In the entries below, the word "pixels" appears on some lines. Copy each of those lines.

━━━ Data supplied

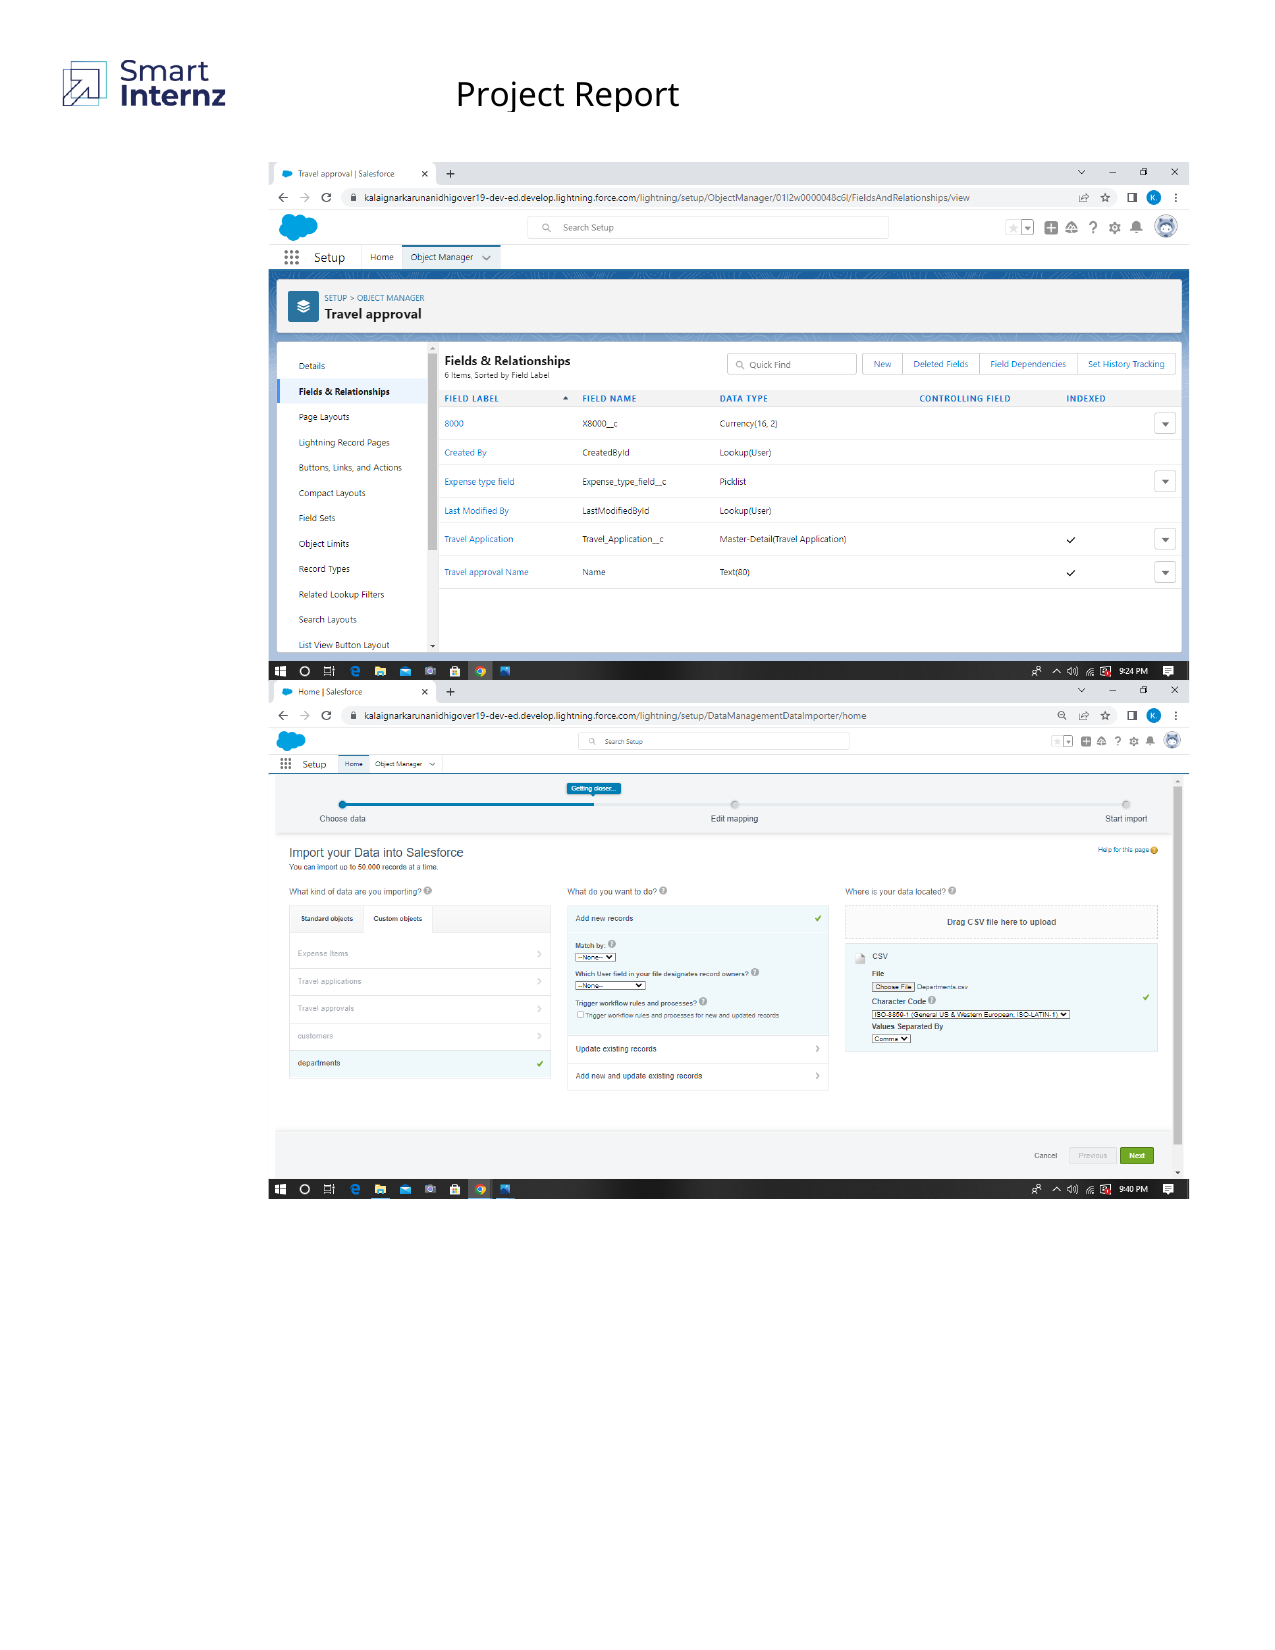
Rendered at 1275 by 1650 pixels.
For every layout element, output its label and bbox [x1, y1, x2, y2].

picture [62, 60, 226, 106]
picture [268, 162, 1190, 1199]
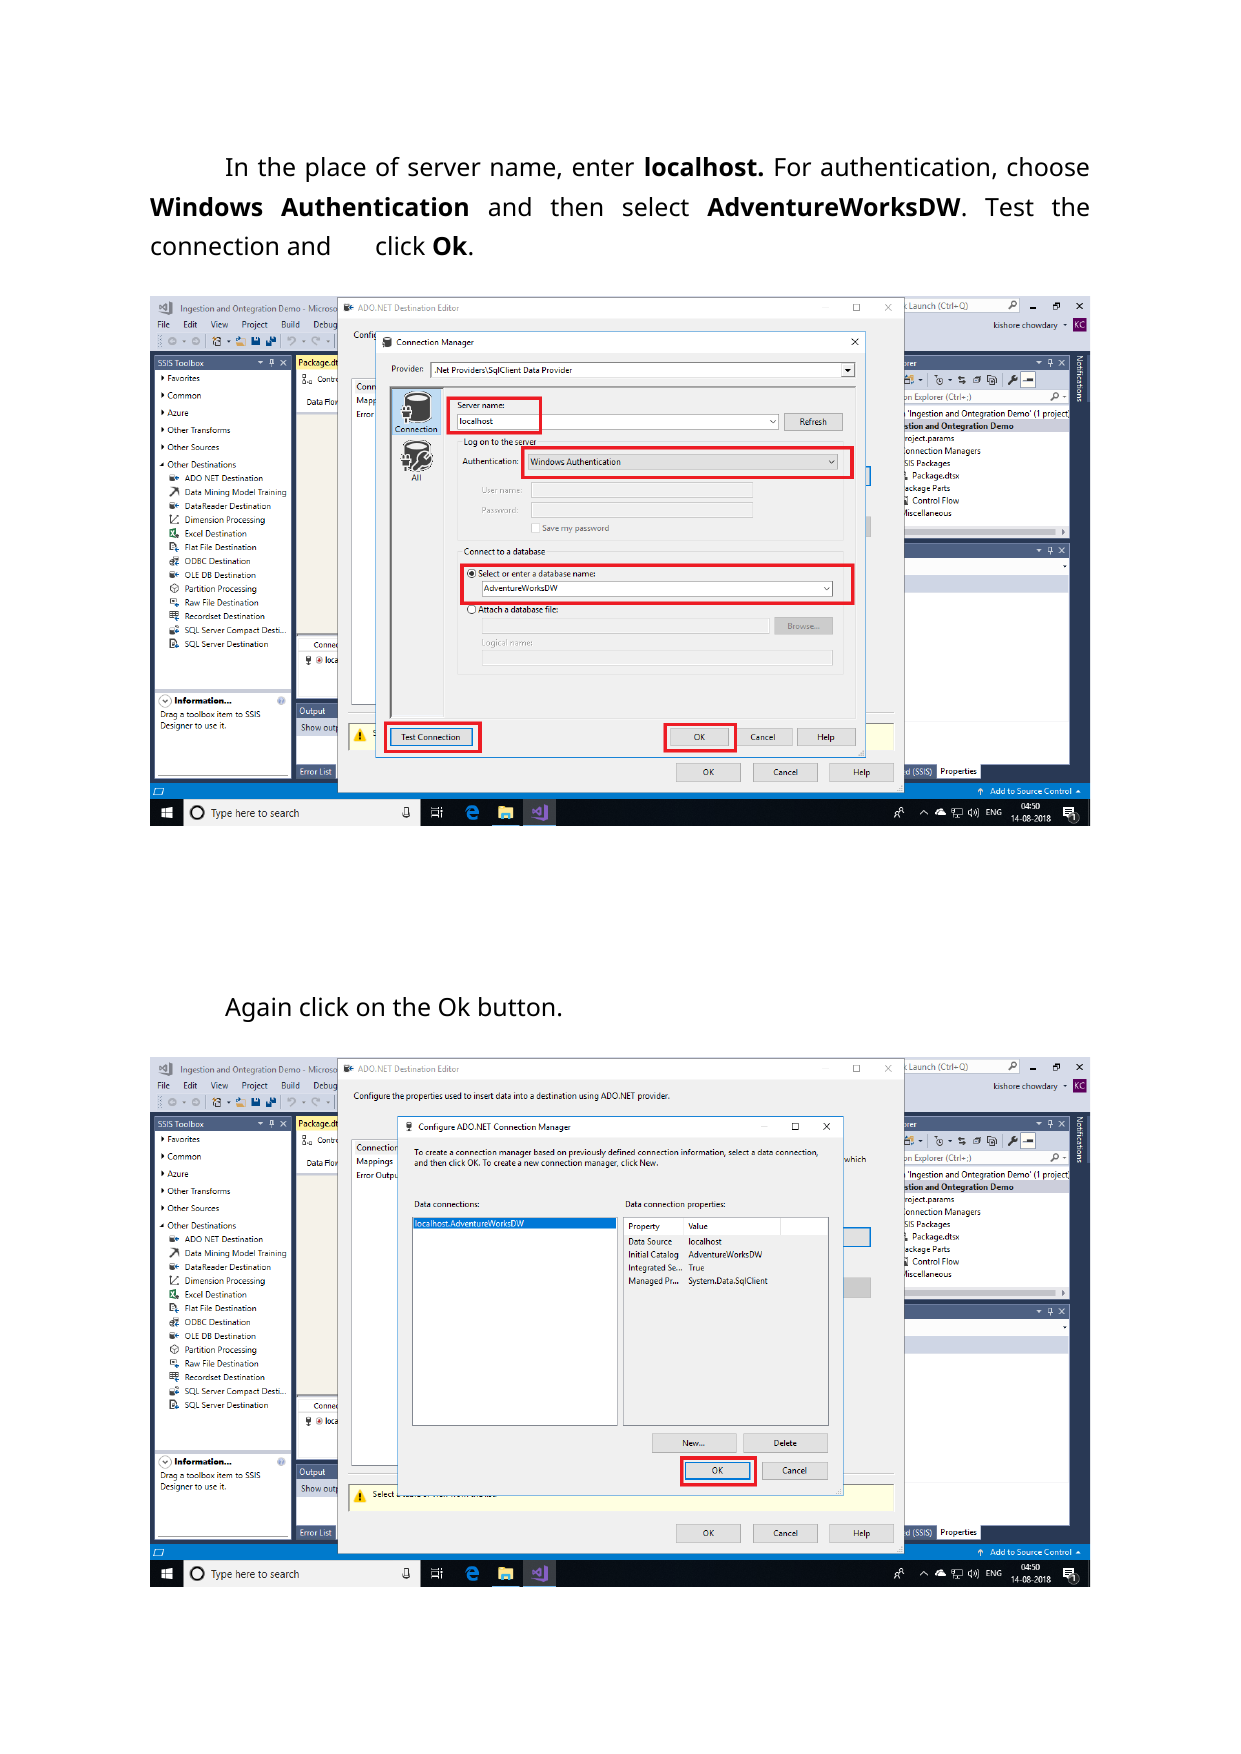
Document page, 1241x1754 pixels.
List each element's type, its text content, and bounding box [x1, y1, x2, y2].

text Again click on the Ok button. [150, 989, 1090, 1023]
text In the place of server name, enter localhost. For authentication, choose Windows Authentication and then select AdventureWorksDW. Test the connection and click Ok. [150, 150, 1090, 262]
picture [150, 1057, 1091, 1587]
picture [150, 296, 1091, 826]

━━━━━━

### Task response
Rendered at 1275 by 1650 pixels.
Document page, 1241x1754 pixels.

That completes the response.